FIG. 3 shows a second embodiment of contact carriers 1 and 2. Here there are phosphor bronze layres 10 and 20, as in FIG. 2, but in this case there are, in addition to the layers of plating 11 and 21 shown in FIG. 2, layers of plating 13 and 23 on the opposite side of phosphor bronze layers 10 and 20 in relation to layers 11 and 21, respectively. As in the previous case, the layers of plating 13 and 23 have also been produced by an electrochemical process and can have a subsequent mechanical treatment in the manner already stated. As a rule it is possible to apply the layers 11 and 13, 21 and 23 at one and the same operation or sequence of operations. The construction shown in FIG. 3 with the layers of plating applied on both sides of each spring can be used in cases where it is desired to obtain such a large total thickness of iron plating that it is difficult to produce this thickness in the form of one layer, but more suitable to produce the desired total thickness by dividing this up into two layers, each of half the total thickness. In other respects what has been stated in connection with FIG. 2 applies also to the construction shown in FIG. 3.
* * * * * * *
Instruction 1
Translate this sentence from the passage on contact carriers into French: "As a rule it is possible to apply the layers 11 and 13, 21 and 23 at one and the same operation or sequence of operations."
Instruction 2
Pick up the passage on contact carriers after its last sentence and continue writing it.

Record extracts
* * * * * * *
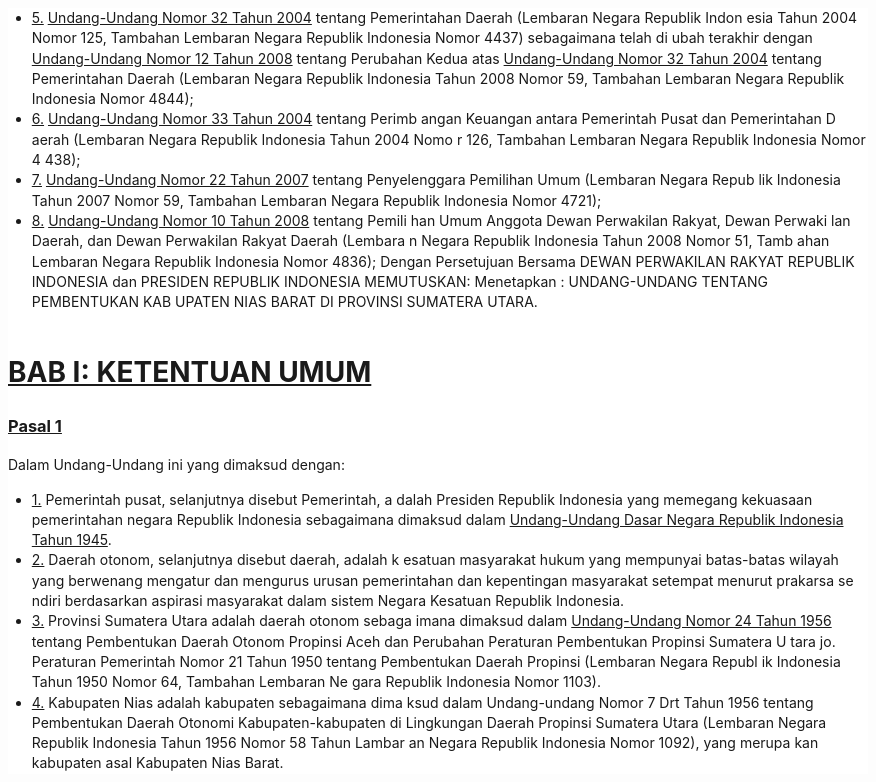 * [5.](http://example.org/legal/peraturan/uu/2008/46/mengingat/huruf/0005) [Undang-Undang Nomor 32 Tahun 2004](http://example.org/legal/peraturan/uu/2004/32) tentang Pemerintahan Daerah (Lembaran Negara Republik Indon esia Tahun 2004 Nomor 125, Tambahan Lembaran Negara Republik Indonesia Nomor 4437) sebagaimana telah di ubah terakhir dengan [Undang-Undang Nomor 12 Tahun 2008](http://example.org/legal/peraturan/uu/2008/12) tentang Perubahan Kedua atas [Undang-Undang Nomor 32 Tahun 2004](http://example.org/legal/peraturan/uu/2004/32) tentang Pemerintahan Daerah (Lembaran Negara Republik Indonesia Tahun 2008 Nomor 59, Tambahan Lembaran Negara Republik Indonesia Nomor 4844);
* [6.](http://example.org/legal/peraturan/uu/2008/46/mengingat/huruf/0006) [Undang-Undang Nomor 33 Tahun 2004](http://example.org/legal/peraturan/uu/2004/33) tentang Perimb angan Keuangan antara Pemerintah Pusat dan Pemerintahan D aerah (Lembaran Negara Republik Indonesia Tahun 2004 Nomo r 126, Tambahan Lembaran Negara Republik Indonesia Nomor 4 438);
* [7.](http://example.org/legal/peraturan/uu/2008/46/mengingat/huruf/0007) [Undang-Undang Nomor 22 Tahun 2007](http://example.org/legal/peraturan/uu/2007/22) tentang Penyelenggara Pemilihan Umum (Lembaran Negara Repub lik Indonesia Tahun 2007 Nomor 59, Tambahan Lembaran Negara Republik Indonesia Nomor 4721);
* [8.](http://example.org/legal/peraturan/uu/2008/46/mengingat/huruf/0008) [Undang-Undang Nomor 10 Tahun 2008](http://example.org/legal/peraturan/uu/2008/10) tentang Pemili han Umum Anggota Dewan Perwakilan Rakyat, Dewan Perwaki lan Daerah, dan Dewan Perwakilan Rakyat Daerah (Lembara n Negara Republik Indonesia Tahun 2008 Nomor 51, Tamb ahan Lembaran Negara Republik Indonesia Nomor 4836); Dengan Persetujuan Bersama DEWAN PERWAKILAN RAKYAT REPUBLIK INDONESIA dan PRESIDEN REPUBLIK INDONESIA MEMUTUSKAN: Menetapkan : UNDANG-UNDANG TENTANG PEMBENTUKAN KAB UPATEN NIAS BARAT DI PROVINSI SUMATERA UTARA.

# [BAB I: KETENTUAN UMUM](http://example.org/legal/peraturan/uu/2008/46/bab/0001)

### [Pasal 1](http://example.org/legal/peraturan/uu/2008/46/pasal/0001)
Dalam Undang-Undang ini yang dimaksud dengan:
* [1.](http://example.org/legal/peraturan/uu/2008/46/pasal/0001/versi/20081126/huruf/0001) Pemerintah pusat, selanjutnya disebut Pemerintah, a dalah Presiden Republik Indonesia yang memegang kekuasaan pemerintahan negara Republik Indonesia sebagaimana dimaksud dalam [Undang-Undang Dasar Negara Republik Indonesia Tahun 1945](http://example.org/legal/peraturan/uu).
* [2.](http://example.org/legal/peraturan/uu/2008/46/pasal/0001/versi/20081126/huruf/0002) Daerah otonom, selanjutnya disebut daerah, adalah k esatuan masyarakat hukum yang mempunyai batas-batas wilayah yang berwenang mengatur dan mengurus urusan pemerintahan dan kepentingan masyarakat setempat menurut prakarsa se ndiri berdasarkan aspirasi masyarakat dalam sistem Negara Kesatuan Republik Indonesia.
* [3.](http://example.org/legal/peraturan/uu/2008/46/pasal/0001/versi/20081126/huruf/0003) Provinsi Sumatera Utara adalah daerah otonom sebaga imana dimaksud dalam [Undang-Undang Nomor 24 Tahun 1956](http://example.org/legal/peraturan/uu/1956/24) tentang Pembentukan Daerah Otonom Propinsi Aceh dan Perubahan Peraturan Pembentukan Propinsi Sumatera U tara jo. Peraturan Pemerintah Nomor 21 Tahun 1950 tentang Pembentukan Daerah Propinsi (Lembaran Negara Republ ik Indonesia Tahun 1950 Nomor 64, Tambahan Lembaran Ne gara Republik Indonesia Nomor 1103).
* [4.](http://example.org/legal/peraturan/uu/2008/46/pasal/0001/versi/20081126/huruf/0004) Kabupaten Nias adalah kabupaten sebagaimana dima ksud dalam Undang-undang Nomor 7 Drt Tahun 1956 tentang Pembentukan Daerah Otonomi Kabupaten-kabupaten di Lingkungan Daerah Propinsi Sumatera Utara (Lembaran Negara Republik Indonesia Tahun 1956 Nomor 58 Tahun Lambar an Negara Republik Indonesia Nomor 1092), yang merupa kan kabupaten asal Kabupaten Nias Barat.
* * * * * * *
Final answer 1
En règle générale, il est possible d'appliquer les couches 11 et 13, 21 et 23 en une seule et même opération ou séquence d'opérations.

Final answer 2
FIG. 4 shows another construction of the contact carriers 1 and 2. In this the ends of the respective carriers located a the middle of the tube 7 consist of only the ends of the respective phosphor bronze springs 10 and 20 and these ends, consisting solely of phosphor bronze, are provided with riveted contact elements 12 and 22. In this case it is possible to obtain good contact connection between the contact elements and the phosphor bronze springs even without particularly accurate fitting of the diameters of the element shanks and the openings in the springs 10 and 20. The layers of iron plating 11 and 21 should extend to points close to the respective contact elements 12 and 20 so the magnetic reluctance will be low. The dotted lines in FIG. 4 indicate a possibility even in this case of supplementing the iron plating 11 and 21 on one side of the phosphor bronze springs 10 and 20 with an additional layer of iron plating designated 13 and 23 located on the opposite side of the spring. Regarding the last-mentioned case, refer to what has been stated in connection with FIG. 3.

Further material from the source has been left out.